[BUG] Case sensitive=True config doesn't work as intended
What happened:
When setting sql.identifier.case_sensitive=True dask-sql still ends up converting identifiers to lowercase during the planning stage.
What you expected to happen:
Case sensitivity being honored when set to True which is the default.
This needs https://github.com/apache/arrow-datafusion/issues/5626 to go in after which the planner can be instantiated with the proper enable_ident_normalization value. https://github.com/dask-contrib/dask-sql/blob/11fda749d4dc4c729350a1a1e87c0ea631f11bce/dask_planner/src/sql.rs#L548
Minimal Complete Verifiable Example:
df = pd.DataFrame({"id": [0, 1], "VAL": [1, 2]})
c.create_table("test", df)
c.sql("select ID from test") # works even though ID should be treated differently to `id`
c.sql("select val from test") # fails since the schema has `VAL` but the planner is looking for `val`.

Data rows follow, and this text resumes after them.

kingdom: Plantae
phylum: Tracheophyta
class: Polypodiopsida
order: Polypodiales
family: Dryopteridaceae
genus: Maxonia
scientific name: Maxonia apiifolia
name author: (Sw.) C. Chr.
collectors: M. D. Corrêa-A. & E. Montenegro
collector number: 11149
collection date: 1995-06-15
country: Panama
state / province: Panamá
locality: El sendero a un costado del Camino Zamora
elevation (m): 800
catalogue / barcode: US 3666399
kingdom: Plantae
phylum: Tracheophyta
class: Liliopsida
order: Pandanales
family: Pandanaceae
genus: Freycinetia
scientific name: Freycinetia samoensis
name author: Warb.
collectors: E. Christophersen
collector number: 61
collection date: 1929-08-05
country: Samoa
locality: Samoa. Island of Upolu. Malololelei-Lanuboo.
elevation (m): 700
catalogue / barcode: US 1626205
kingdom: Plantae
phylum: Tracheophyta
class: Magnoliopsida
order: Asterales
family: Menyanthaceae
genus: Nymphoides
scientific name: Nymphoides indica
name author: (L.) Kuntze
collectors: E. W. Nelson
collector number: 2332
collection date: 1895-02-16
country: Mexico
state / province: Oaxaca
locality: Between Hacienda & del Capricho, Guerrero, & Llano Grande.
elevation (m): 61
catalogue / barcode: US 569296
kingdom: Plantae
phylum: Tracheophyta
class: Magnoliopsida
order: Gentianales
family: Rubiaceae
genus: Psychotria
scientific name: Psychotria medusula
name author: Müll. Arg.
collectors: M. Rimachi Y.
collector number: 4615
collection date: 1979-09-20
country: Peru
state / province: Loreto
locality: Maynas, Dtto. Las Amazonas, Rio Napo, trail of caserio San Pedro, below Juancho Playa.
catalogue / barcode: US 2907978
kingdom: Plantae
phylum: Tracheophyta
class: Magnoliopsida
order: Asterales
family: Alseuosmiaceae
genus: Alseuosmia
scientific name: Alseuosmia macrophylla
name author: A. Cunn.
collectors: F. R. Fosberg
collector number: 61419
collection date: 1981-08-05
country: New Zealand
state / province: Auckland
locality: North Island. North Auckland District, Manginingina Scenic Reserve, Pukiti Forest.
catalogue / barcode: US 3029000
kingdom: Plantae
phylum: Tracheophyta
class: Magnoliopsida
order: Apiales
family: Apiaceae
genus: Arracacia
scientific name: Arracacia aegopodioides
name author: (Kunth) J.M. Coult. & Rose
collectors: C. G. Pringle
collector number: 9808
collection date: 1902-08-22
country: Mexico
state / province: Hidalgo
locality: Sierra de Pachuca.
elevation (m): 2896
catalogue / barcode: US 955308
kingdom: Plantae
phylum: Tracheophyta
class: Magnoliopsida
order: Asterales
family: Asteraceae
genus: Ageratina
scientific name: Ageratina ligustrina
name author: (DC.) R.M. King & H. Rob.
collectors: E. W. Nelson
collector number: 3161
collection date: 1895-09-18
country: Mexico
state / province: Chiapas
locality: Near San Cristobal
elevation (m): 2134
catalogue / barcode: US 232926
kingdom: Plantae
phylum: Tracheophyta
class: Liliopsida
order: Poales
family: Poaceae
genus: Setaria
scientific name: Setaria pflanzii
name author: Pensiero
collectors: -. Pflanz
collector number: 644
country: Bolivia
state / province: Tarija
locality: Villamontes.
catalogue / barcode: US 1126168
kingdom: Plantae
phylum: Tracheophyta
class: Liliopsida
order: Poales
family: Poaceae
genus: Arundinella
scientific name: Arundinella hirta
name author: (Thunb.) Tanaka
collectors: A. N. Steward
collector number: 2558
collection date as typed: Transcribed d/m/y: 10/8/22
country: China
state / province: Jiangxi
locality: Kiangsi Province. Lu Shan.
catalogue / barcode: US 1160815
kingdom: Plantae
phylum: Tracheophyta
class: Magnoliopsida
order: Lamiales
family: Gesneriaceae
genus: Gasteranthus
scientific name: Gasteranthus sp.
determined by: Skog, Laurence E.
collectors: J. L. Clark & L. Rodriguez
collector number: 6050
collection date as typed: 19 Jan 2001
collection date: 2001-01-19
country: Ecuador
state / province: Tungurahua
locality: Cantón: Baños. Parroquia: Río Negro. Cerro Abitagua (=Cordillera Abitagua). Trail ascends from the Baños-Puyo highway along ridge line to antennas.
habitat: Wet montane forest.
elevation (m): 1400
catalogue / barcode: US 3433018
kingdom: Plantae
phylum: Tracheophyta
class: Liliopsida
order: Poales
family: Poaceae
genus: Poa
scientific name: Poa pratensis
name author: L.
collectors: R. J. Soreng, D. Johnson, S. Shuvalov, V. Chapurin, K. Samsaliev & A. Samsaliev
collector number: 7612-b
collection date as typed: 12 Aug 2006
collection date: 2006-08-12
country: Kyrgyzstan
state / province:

Another instance of this reported by @goodwanghan in https://github.com/dask-contrib/dask-sql/issues/1108#issue-1653305345
import pandas as pd
import dask.dataframe as dd
from dask_sql import Context
df = pd.read_parquet("https://d37ci6vzurychx.cloudfront.net/trip-data/green_tripdata_2023-01.parquet")
ctx = Context()
res = ctx.sql(
"SELECT PULocationID, COUNT(*) AS ct FROM df GROUP BY PULocationID ORDER BY ct DESC LIMIT 5",
dataframes={"df":dd.from_pandas(df,npartitions=2)},
config_options={"sql.identifier.case_sensitive":True}
)